HIV Sero-Prevalence among Infants Attending Immunization Centers in Calabar Metropolis, Cross River State, Southern, Nigeria

Venn J. Ifeoma, Ochigbo O. Sunday, Anah U. Maxwell and Asindi A. Asindi


Published: 02 September 2016 

Abstract:  Introduction: Pediatric Human Immunodeficiency Virus (HIV) infection accounts for over 2.3% of all pediatric infections. Many HIV-infected infants are not identified until they develop symptoms and present with illness at health facilities. However, the six weeks immunization visit provides an opportunity for HIV-infected mothers and their exposed infants to be identified before symptoms occur. This study was therefore conducted to determine the HIV status of infants attending immunization clinics in Calabar with a view to enrolling them into treatment.

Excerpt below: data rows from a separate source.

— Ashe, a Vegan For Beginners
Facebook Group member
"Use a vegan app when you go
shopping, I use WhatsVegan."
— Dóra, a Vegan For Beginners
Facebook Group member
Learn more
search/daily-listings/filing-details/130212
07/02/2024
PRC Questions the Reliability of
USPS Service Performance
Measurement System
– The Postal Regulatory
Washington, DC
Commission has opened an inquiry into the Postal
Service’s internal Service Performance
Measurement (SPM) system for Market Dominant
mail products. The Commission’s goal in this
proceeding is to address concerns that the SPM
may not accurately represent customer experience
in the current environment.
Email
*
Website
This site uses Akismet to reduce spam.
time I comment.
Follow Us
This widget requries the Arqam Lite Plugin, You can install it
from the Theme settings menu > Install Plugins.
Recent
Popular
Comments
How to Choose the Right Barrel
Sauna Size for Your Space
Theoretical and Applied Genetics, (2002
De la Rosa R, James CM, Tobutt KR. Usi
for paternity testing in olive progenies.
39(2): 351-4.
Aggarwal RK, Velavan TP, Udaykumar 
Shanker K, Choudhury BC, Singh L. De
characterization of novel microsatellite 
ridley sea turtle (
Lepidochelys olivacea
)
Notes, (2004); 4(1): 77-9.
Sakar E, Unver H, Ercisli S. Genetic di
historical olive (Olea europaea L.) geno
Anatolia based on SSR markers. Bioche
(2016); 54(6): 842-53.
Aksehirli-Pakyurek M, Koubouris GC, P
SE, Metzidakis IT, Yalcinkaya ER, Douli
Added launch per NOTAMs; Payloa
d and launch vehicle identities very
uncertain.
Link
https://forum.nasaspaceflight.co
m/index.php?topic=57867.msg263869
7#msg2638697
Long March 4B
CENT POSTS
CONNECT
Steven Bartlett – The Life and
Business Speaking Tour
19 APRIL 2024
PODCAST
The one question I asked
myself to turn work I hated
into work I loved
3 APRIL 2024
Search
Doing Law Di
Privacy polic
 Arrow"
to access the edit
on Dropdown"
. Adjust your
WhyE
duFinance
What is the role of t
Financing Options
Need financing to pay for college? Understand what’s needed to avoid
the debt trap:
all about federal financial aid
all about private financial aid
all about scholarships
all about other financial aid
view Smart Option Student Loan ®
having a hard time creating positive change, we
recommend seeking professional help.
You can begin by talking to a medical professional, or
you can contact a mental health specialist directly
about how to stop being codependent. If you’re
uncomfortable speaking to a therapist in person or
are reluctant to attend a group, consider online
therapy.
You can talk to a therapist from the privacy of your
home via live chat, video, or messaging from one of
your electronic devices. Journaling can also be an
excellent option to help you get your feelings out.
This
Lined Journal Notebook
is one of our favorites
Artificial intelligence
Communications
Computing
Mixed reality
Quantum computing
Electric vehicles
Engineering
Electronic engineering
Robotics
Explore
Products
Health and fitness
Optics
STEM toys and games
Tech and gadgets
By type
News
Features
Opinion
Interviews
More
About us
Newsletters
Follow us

Subjects and Method: This cross sectional descriptive study was conducted in two Local Government Areas of Calabar consisting 22 selected immunization centers. Using the multistage sampling method, 330 infants were screened. Ethical clearance was obtained from the supervising Ministry of Health. Rapid test was conducted, reactive specimens had Deoxyribonucleic Acid Polymerase Chain Reaction (DNA PCR) done using Dried Blood Spots (DBS).

Results: A total of 330 infants aged 6 to 14 weeks were recruited, 173 (52.4%) were males while 157(47.6%) were females giving male to female ratio of 1.1:1. Mean age of the infants was 9.20 ± 3.1 weeks. Twenty four (24) tested positive for HIV antibodies, after HIV DNA PCR test, 14(4.2%) infants were infected. Antenatal care registration (ANC) and maternal ANC HIV status were statistically significant P=0.03 and P= 0.02 respectively.

Conclusion: HIV exposed and infected infants are still been missed and only diagnosed later in life. Therefore, maternal HIV status determination and early diagnosis at immunization centers is recommended to bridge the Prevention of Mother To child Transmission (PMTCT) gap.

Keywords: DBS, HIV, Infants, DNA PCR, PMTCT, ARV.